Swiss beef up measures to contain Sars

Travellers from Sars-infected countries will have to give their details Keystone Archive

Switzerland is stepping up efforts to prevent the spread of the deadly Sars pneumonia virus, including tougher airport checks.

This content was published on April 28, 2003 - 15:02

From next week, all passengers flying into Switzerland from Sars-infected countries will have to fill out a questionnaire listing their travel details.

Sars (Severe Acute Respiratory Syndrome) broke out in China last November, but has since spread to more than 20 countries. To date, the disease has killed at least 326 people and affected more than 5,000.

As the death toll from the virus continues to rise worldwide, health officials have warned of the potential catastrophic effects on the economy if Sars is allowed to spread to Switzerland.

On Monday the Federal Health Office announced that travellers arriving at Zurich and Geneva airports from affected countries would have to fill out a questionnaire upon arrival.

They will have to give details of where they have come from and where they will be staying during their time in Switzerland.


Pierre-Alain Raeber, head of infectious diseases at the Federal Health Office, told the "Le Temps" newspaper that the information would help the Swiss authorities to trace people in the event of an infection.

Should visitors show symptoms of the illness, they will be referred to a doctor.

They will also be issued with information leaflets in Chinese, English, French and German, explaining what steps need to be taken if they fall ill.

Finally, a special hotline has been set up to answer travellers' questions.
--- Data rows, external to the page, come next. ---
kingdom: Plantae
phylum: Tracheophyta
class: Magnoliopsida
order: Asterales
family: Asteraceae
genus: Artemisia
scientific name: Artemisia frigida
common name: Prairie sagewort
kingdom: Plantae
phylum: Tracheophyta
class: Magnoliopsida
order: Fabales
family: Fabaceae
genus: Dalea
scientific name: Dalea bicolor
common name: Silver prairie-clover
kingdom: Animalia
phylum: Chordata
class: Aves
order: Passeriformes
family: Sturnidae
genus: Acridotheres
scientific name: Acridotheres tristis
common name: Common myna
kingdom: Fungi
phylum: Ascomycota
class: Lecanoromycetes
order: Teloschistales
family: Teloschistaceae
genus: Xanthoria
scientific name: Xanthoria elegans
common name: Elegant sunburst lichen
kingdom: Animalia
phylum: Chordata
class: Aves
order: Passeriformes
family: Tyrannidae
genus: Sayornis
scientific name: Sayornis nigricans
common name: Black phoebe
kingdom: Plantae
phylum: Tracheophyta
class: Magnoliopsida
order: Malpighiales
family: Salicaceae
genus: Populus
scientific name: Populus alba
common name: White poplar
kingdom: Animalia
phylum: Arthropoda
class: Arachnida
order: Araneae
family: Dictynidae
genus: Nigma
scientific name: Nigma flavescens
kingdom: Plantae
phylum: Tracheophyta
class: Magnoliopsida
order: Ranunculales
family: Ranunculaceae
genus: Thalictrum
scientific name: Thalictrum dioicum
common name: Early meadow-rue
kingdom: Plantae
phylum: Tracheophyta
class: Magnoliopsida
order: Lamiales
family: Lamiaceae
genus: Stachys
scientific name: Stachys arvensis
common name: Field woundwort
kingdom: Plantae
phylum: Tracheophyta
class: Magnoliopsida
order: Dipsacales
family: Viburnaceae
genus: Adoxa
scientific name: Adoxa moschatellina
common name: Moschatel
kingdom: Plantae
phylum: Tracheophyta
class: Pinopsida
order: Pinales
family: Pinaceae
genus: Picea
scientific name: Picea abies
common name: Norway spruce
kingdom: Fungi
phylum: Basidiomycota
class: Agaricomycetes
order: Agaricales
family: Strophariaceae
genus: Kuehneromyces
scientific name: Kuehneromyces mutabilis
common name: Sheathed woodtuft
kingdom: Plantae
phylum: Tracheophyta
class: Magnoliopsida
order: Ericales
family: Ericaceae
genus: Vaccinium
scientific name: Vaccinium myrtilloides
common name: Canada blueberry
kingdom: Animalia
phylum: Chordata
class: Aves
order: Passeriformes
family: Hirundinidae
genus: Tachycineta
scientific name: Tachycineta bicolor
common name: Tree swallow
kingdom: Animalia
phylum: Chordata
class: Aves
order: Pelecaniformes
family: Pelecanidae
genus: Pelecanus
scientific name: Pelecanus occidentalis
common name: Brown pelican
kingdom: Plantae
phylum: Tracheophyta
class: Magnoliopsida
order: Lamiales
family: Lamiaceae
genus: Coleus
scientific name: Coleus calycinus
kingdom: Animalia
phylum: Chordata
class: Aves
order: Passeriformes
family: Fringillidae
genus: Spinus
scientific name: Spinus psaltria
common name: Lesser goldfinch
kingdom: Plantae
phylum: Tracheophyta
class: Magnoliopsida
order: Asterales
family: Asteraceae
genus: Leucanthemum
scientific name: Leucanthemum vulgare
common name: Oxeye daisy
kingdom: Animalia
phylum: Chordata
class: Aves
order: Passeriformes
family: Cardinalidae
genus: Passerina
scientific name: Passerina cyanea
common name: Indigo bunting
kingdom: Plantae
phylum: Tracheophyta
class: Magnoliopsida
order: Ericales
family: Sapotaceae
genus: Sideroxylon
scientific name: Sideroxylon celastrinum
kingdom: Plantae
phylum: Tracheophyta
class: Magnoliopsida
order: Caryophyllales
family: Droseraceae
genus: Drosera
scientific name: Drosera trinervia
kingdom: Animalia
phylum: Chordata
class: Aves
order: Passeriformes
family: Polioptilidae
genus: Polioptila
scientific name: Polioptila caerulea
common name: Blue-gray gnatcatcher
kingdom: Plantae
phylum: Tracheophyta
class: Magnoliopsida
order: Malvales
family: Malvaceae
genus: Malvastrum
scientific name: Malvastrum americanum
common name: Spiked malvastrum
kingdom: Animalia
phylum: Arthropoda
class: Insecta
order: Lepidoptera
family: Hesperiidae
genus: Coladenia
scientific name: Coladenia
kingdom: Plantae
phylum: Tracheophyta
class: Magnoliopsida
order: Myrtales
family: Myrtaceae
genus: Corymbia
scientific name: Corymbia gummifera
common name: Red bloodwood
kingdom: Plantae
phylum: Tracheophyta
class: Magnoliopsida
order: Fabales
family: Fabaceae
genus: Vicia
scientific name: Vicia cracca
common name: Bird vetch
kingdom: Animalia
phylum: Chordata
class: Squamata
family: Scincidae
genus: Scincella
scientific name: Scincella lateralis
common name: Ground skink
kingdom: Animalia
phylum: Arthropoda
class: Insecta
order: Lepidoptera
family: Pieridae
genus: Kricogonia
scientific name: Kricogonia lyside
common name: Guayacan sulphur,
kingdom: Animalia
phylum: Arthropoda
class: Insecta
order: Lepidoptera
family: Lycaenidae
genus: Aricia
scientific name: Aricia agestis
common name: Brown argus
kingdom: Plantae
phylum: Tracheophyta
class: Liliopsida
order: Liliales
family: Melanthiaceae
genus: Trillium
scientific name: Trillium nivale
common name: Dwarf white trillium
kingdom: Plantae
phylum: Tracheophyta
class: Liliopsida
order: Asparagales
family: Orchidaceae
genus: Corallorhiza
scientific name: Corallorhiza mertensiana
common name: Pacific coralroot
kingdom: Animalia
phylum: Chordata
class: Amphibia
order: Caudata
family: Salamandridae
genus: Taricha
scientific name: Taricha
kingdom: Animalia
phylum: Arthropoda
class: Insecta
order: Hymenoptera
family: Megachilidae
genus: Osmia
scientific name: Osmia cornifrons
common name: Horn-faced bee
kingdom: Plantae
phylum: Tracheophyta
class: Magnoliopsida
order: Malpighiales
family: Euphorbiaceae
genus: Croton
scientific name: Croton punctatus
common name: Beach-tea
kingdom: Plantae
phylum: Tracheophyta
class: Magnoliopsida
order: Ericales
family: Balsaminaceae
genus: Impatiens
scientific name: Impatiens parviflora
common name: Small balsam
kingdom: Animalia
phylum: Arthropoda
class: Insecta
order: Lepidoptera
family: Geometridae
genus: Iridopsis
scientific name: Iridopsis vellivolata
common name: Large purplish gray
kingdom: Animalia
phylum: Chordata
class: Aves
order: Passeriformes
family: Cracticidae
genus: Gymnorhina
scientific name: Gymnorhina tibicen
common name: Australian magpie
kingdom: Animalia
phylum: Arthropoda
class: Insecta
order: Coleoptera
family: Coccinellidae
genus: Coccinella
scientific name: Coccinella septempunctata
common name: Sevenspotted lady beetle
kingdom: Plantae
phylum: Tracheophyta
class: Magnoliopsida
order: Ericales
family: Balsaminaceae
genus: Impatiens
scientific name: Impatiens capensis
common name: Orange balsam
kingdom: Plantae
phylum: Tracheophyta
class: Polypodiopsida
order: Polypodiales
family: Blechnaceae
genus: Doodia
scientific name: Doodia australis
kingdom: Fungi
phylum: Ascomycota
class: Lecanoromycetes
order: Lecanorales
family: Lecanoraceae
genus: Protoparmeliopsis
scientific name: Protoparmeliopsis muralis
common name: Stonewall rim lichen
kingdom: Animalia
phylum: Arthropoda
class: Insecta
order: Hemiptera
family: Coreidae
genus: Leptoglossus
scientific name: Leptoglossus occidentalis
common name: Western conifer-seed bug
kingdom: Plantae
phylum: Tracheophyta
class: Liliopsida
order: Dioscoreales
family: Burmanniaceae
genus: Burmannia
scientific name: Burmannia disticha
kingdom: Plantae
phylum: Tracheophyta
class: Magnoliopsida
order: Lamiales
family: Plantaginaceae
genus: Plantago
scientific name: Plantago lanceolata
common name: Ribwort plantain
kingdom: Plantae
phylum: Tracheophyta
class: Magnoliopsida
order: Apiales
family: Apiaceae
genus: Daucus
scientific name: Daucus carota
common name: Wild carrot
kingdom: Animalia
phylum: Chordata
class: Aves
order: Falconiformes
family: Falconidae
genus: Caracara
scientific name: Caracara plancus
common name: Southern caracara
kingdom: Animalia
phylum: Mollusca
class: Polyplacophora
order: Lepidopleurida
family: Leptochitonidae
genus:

The measures come two days after Asian health ministers agreed to pre-travel checks of passengers leaving Sars-infected countries, in line with recommendations issued last week by the World Health Organization.


At the weekend Thomas Zeltner, director of the Federal Health Office, warned that the virus was a major problem that could last for months, if not years.

Zeltner said he would propose tough new measures to the government this week in a bid to stop Sars spreading.

Switzerland has registered ten suspected cases of Sars. All of them are being analysed in laboratories, but there has been no confirmation of the virus in Switzerland so far.

The health office has ten people working full time on researching the disease and has set aside SFr150,000 ($110,000) per month to fund the work.


On Monday the Swiss pharmaceutical company, Roche, announced that it was hoping to launch a diagnostic test for the virus by the end of July.

Scientists at the world's biggest diagnostics group are trying to develop test kits and drugs to treat the flu-like illness.

"We are developing now a Sars-specific test. We believe this will be developed by the middle of June and will be on the market by the end of July," said spokesman Alexander Klauser.

Some areas of the Swiss economy, notably its national airline Swiss, have already been hit by the Sars crisis.

In mid-April, Swiss announced it would cancel a large chunk of its short and long haul flights, after the Sars virus, and the war in Iraq, caused a slump in ticket sales.

The seat load factor on Swiss flights to China, Hong Kong, Thailand and Singapore - where most cases of the virus have been reported - dropped from 86 per cent last April to 59 per cent over the past two weeks.

swissinfo with agencies

Key facts

Sars first broke out in China last November, but has since spread to more than 20 countries.
To date, the virus has killed at least 326 people and sickened more than 5,000.
Switzerland has registered ten suspected cases of Sars, none of which have been confirmed to date.
The Federal Health Office has a team of ten full-time staff researching Sars, and has dedicated SFr150,000 ($110,000) to fund the work.